Milwaukee German Immersion School has a long and proud history of accomplishments. Aside from being one of the largest schools of its kind in the United States, it has been serving the greater Milwaukee community for more than 30 years.
The German Immersion Program began in Milwaukee in September 1977 with 99 students in K4-Grade 3 under the direction of Anthony Gradisnik, Foreign Language Curriculum Specialist of Milwaukee Public Schools (MPS).
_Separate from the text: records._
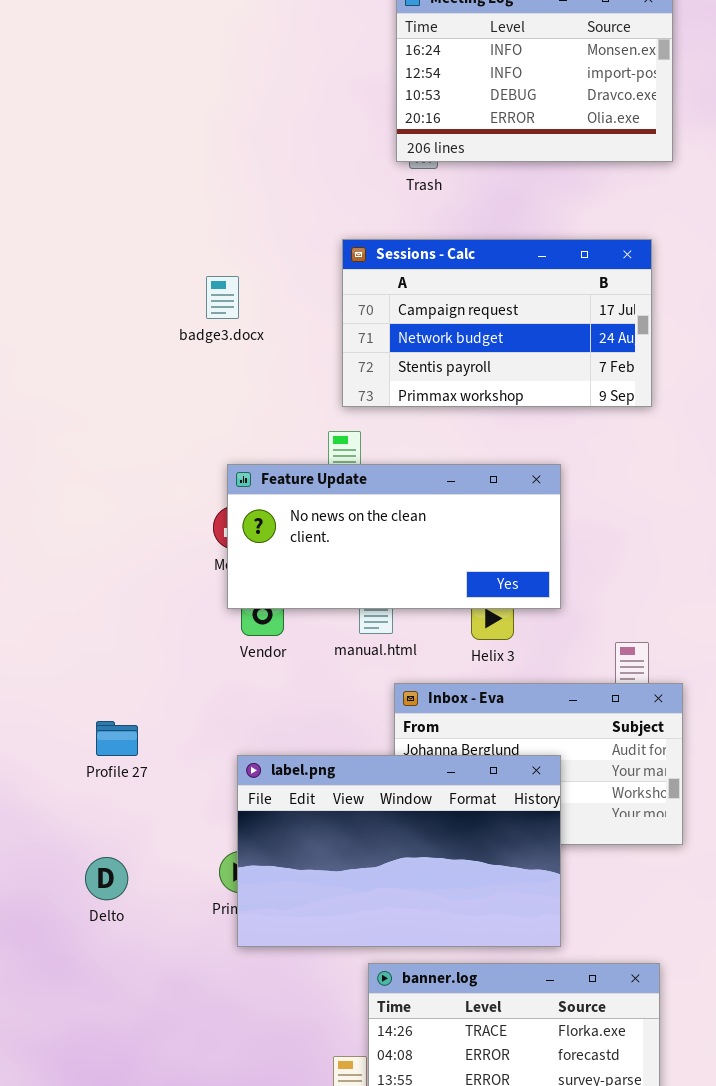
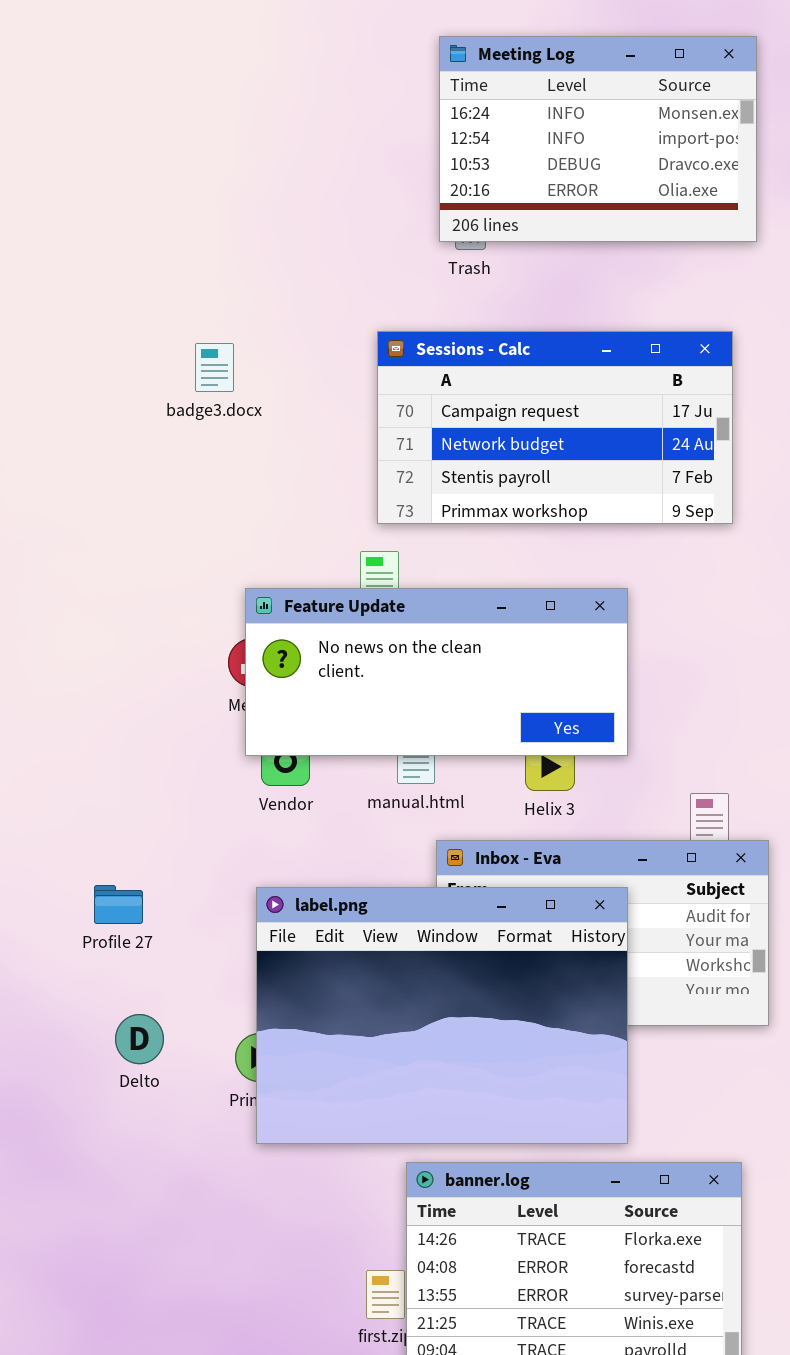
badge3.docx: [206,276,239,319] -> [195,343,234,392], moved
label.png: [237,755,561,947] -> [256,887,628,1144], resized
Delto: [85,857,128,900] -> [115,1014,164,1064], moved

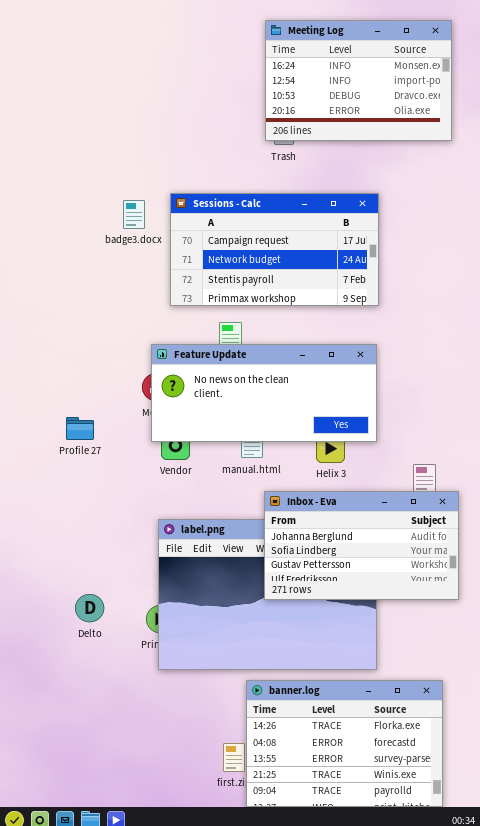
Sessions - Calc: [377,331,733,524] -> [170,193,379,306], moved
Inbox - Eva: [436,840,769,1026] -> [264,491,459,600], raised
Profile 27: [94,885,143,924] -> [66,417,94,440], moved

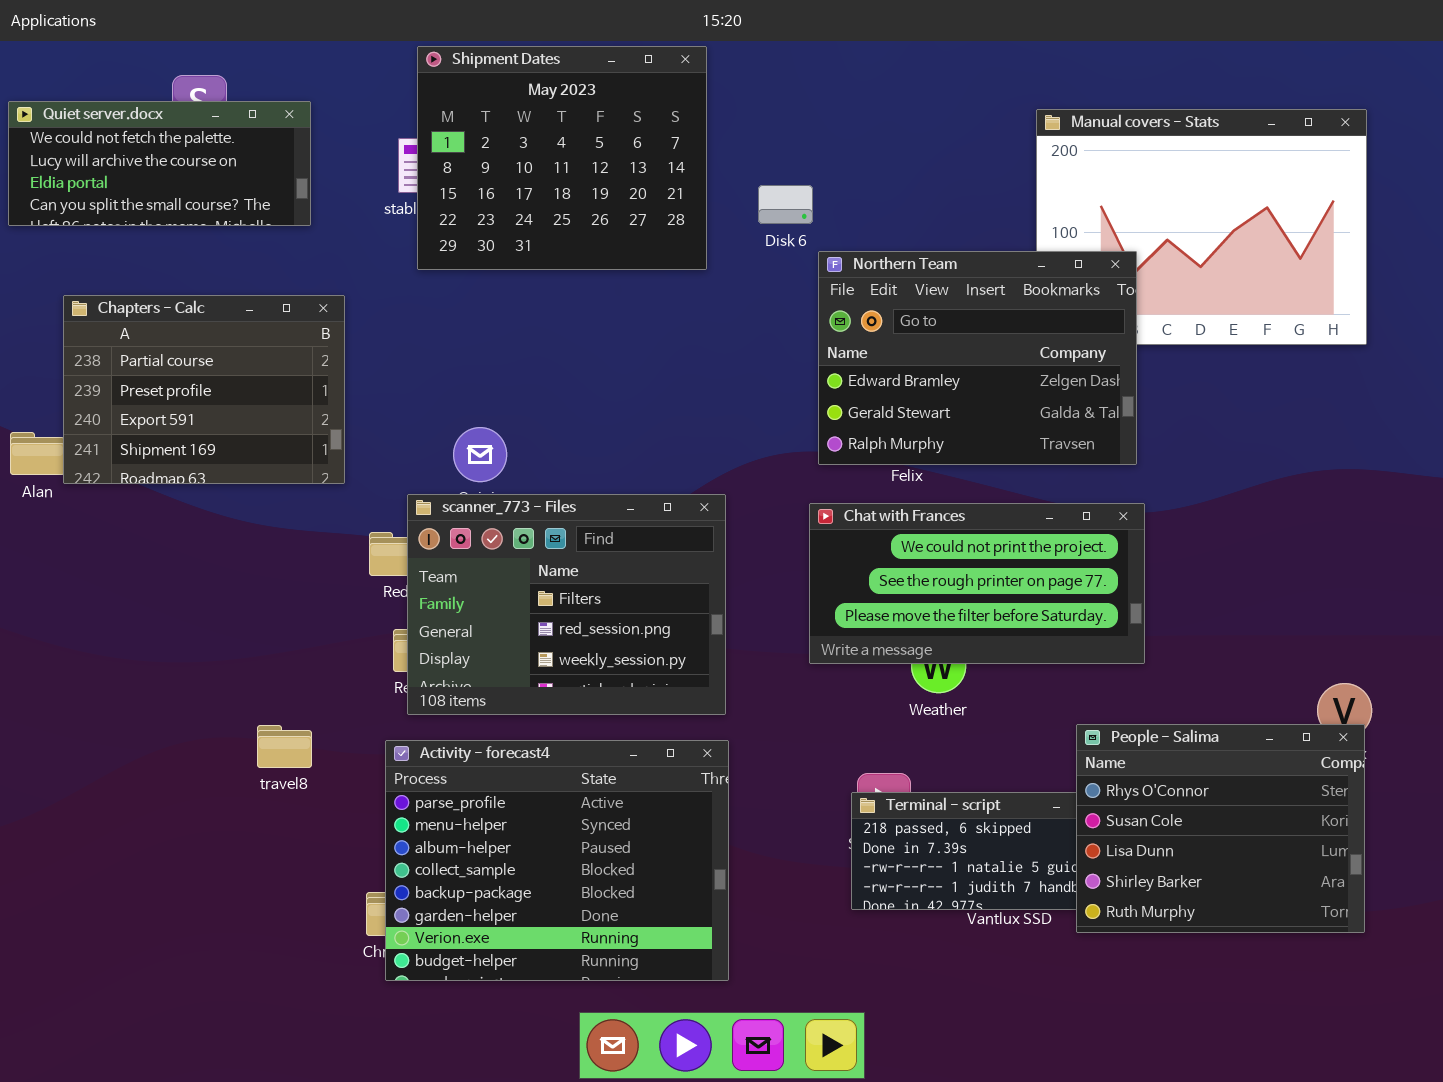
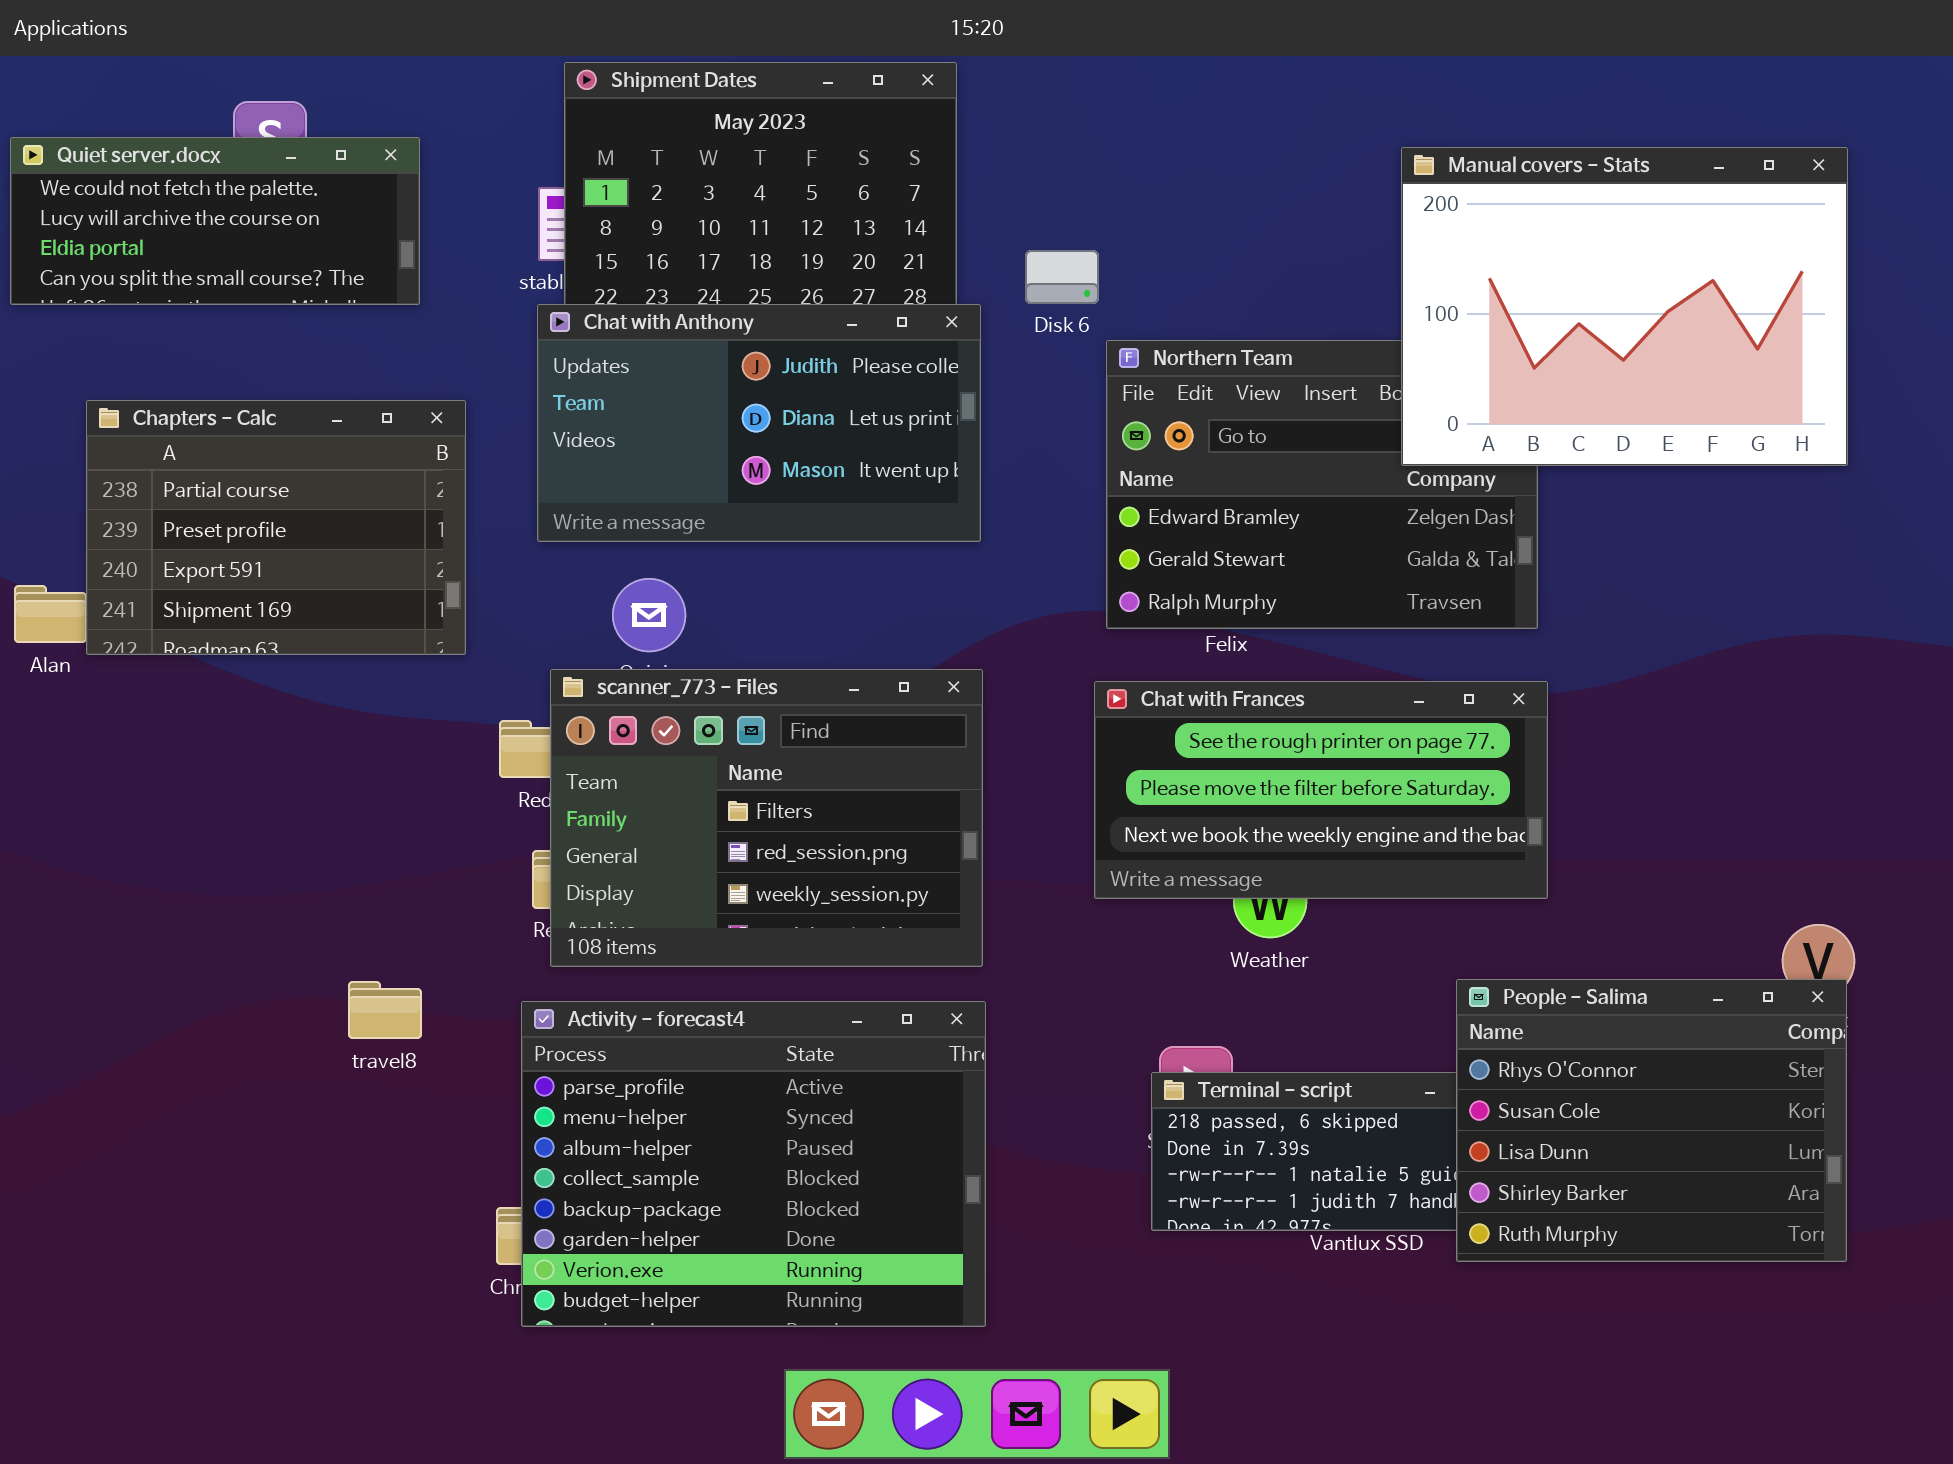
Manual covers - Stats: [1036,109,1367,345] -> [1401,147,1848,466], raised
Chat with Anthony: none -> [537,304,981,542], opened
Chat with Frances: [809,503,1145,664] -> [1094,681,1548,899], scrolled down 1 row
In 1976, MPS lost a federal lawsuit filed by the NAACP that stated that schools that served the black population were systematically inferior to those that served the white population, and so MPS was put under court-ordered integration plans by Judge Reynolds. MPS and the City of Milwaukee did not want to experience the riots and upheavals that followed forced busing plans in the previous year(s) in some other American public school districts, such as Boston, who were under similar court orders. Thus, MPS chose a model of setting up a group of city-wide magnet schools with innovative programs to lure parents of both black and white students to integrate peacefully. With the court order also came federal magnet monies to establish these schools.
The administrators in MPS were encouraged to develop innovative programs. Mr. Gradisnik had read about a French Immersion Program established in 1967 in St. Lambert, a suburb of Montreal, Quebec, and he was excited about the possibilities of duplicating that program model in an urban setting. He suggested that MPS start a German Immersion Program since the Milwaukee Metro area has such a large German heritage population.
In 1976-77 Mr. Gradisnik began the planning to recruit teachers and students, and to find a school building and curricular materials. He headed a committee of distinguished community members, including Gerhard Rauscher, a professor of German, and Judge Kessler, to interview teacher and assistant candidates. They hired Helena Anderson to be the Program Implementor, who was in charge of “all things German.” Helena Anderson Curtain has since been recognized as a leader in immersion education and works as a consultant all over the world assisting other countries in establishing immersion programs. They also hired the following teachers: Marianne Bonelli (K4, K5), Paula Finucane (Grade 1), Theresia Tarjan (Grade 2), and Barbara Camp-Griesser (Grade 3). Rosemarie Wolf was hired as the library assistant, and Gisela Drewitz and Barbara Zippel were hired as assistants. A summer workshop helped them to gel as a staff and develop the ideas and materials to begin the first day.
The district identified a very small school, 68th Street School, on the northwest side of Milwaukee to be the site of the German Immersion Program. The official name was “68th Street Second Language Proficiency School.” Frank Henke was assigned as the part-time principal. Federal magnet money was used to renovate the school to include some German décor including window boxes with geraniums and a sign on the front lawn that read “Deutsche Volksschule.”
Locating German teaching materials to implement an American curriculum to non-German speakers was the biggest challenge. Ordering from overseas was a minimum 6-month process involving requesting catalogs from publishers in Germany, sending orders overseas, waiting for bills to be mailed from the publishers, getting a foreign draft from the bank and mailing the foreign draft.